Ollama Tutorial for Beginners — From Zero to Chatting with AI

2026/04/10

Beginner15 min

Ollama Tutorial for Beginners — From Zero to Chatting with AI

A hands-on beginner tutorial for Ollama. Learn to install, run models, use system prompts, switch between models, and tap into the API for your own projects.

Ollama is the fastest way to start running AI models on your own computer. This tutorial goes beyond basic installation — you'll learn how to have better conversations, use system prompts, switch models, and use the API.

Prerequisites

8 GB RAM minimum (16 GB recommended)
macOS, Windows, or Linux
Basic terminal familiarity

Install Ollama

# macOS / Linux
curl -fsSL https://ollama.com/install.sh | sh

# Windows — download the installer from https://ollama.com

Verify the installation:

ollama --version

Run Your First Model

ollama run llama3.2

Ollama downloads the model (about 2 GB) and starts an interactive chat session. Type your message and press Enter. The AI responds directly in your terminal.

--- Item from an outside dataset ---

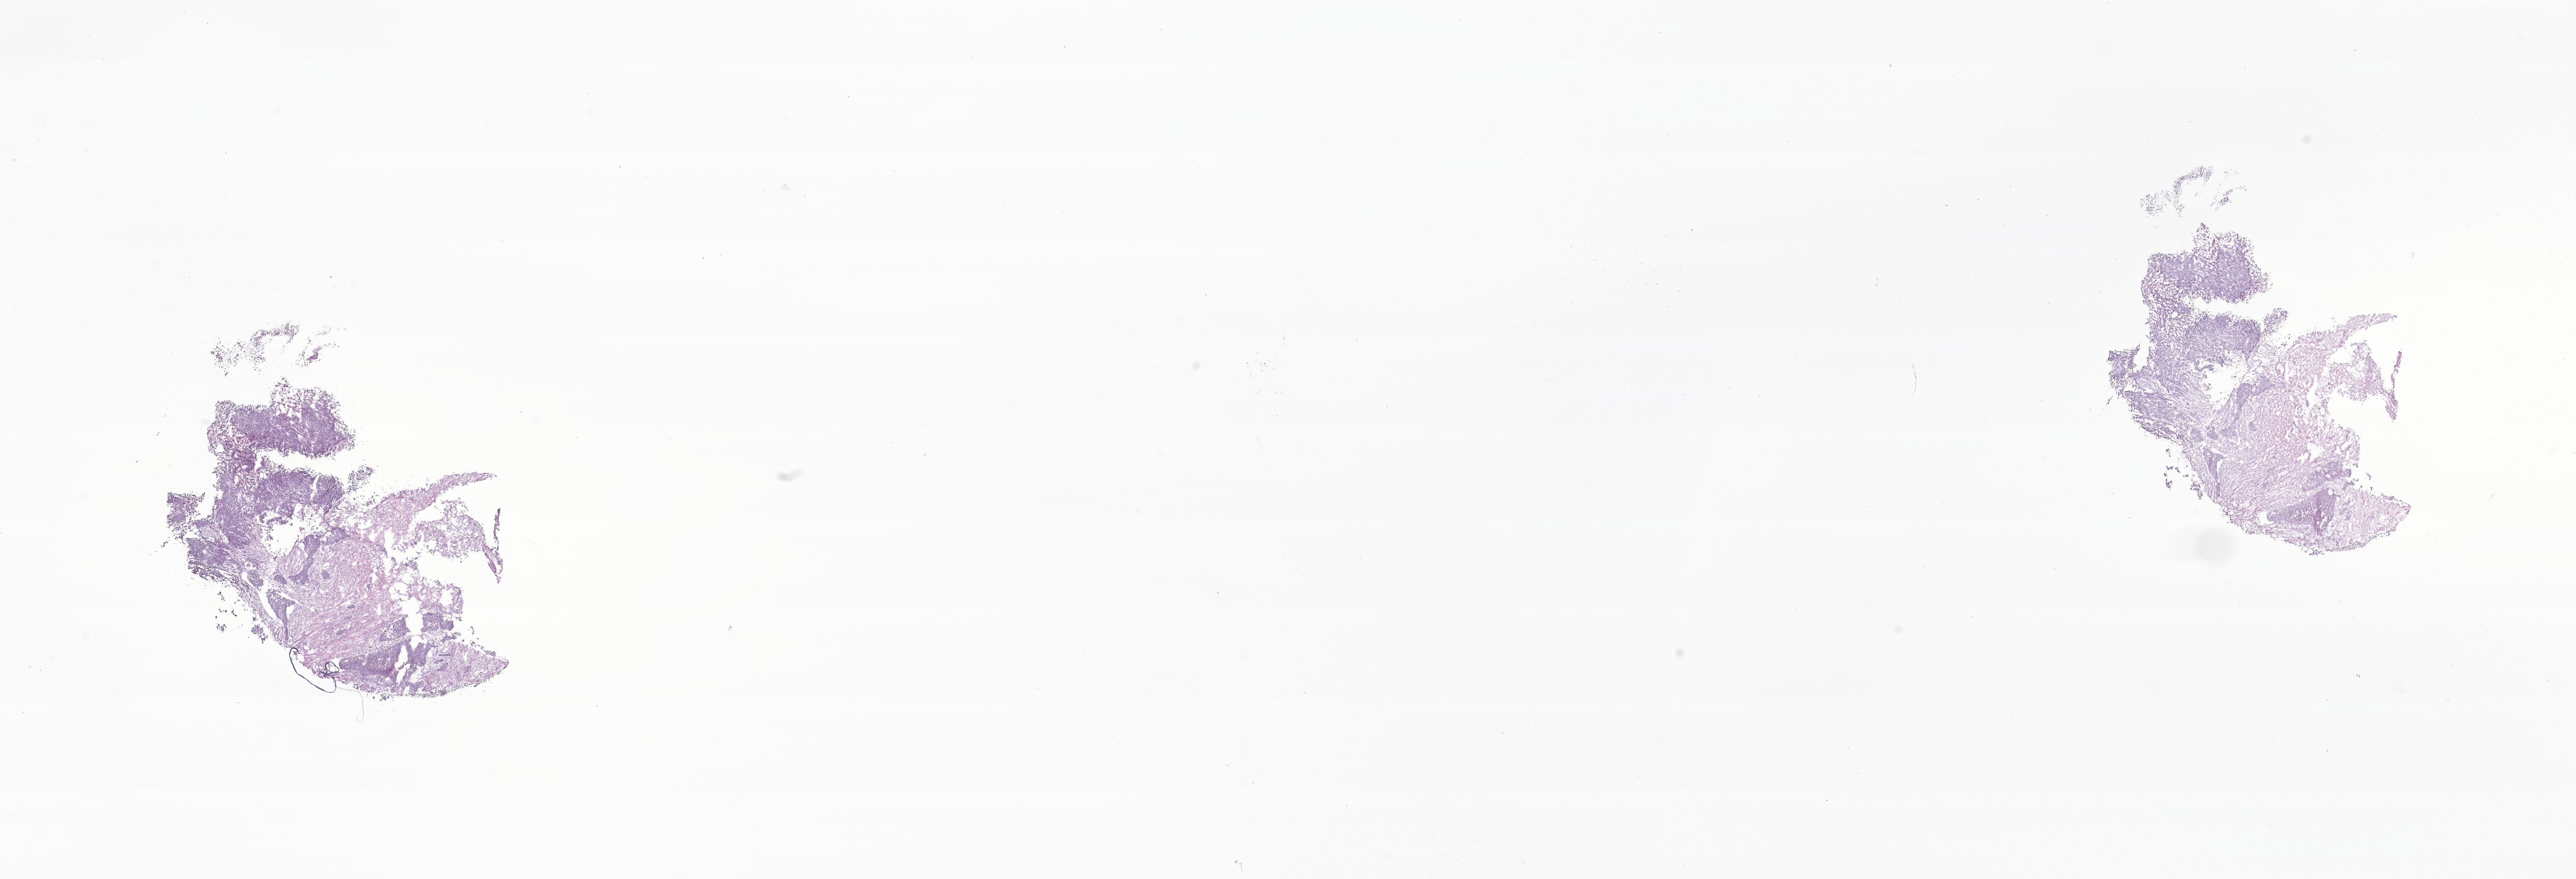
Haematoxylin and eosin whole-slide image of tumor tissue from the abdomen — low-resolution overview of the scanned area, about 30.2 x 10.3 mm. Frozen section (OCT-embedded). Patient female; age 119 months (9 years 11 months).
Recorded diagnosis: Neoplasm, uncertain whether benign or malignant.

To exit the chat, type /bye or press Ctrl+D.

Conversation Tips

Be Specific

Bad:

Help me with code

Good:

Write a Python function that reads a CSV file and returns the
rows where the "price" column is greater than 100. Include error
handling for missing files.

Ask for Formats

List the top 5 benefits of running AI locally.
Format as a numbered list with one sentence each.

Iterate

Now make it more concise.

Rewrite that for a non-technical audience.

Ollama remembers your conversation context within the same session.

System Prompts

System prompts set the AI's behavior for the entire conversation. They're powerful for customizing output.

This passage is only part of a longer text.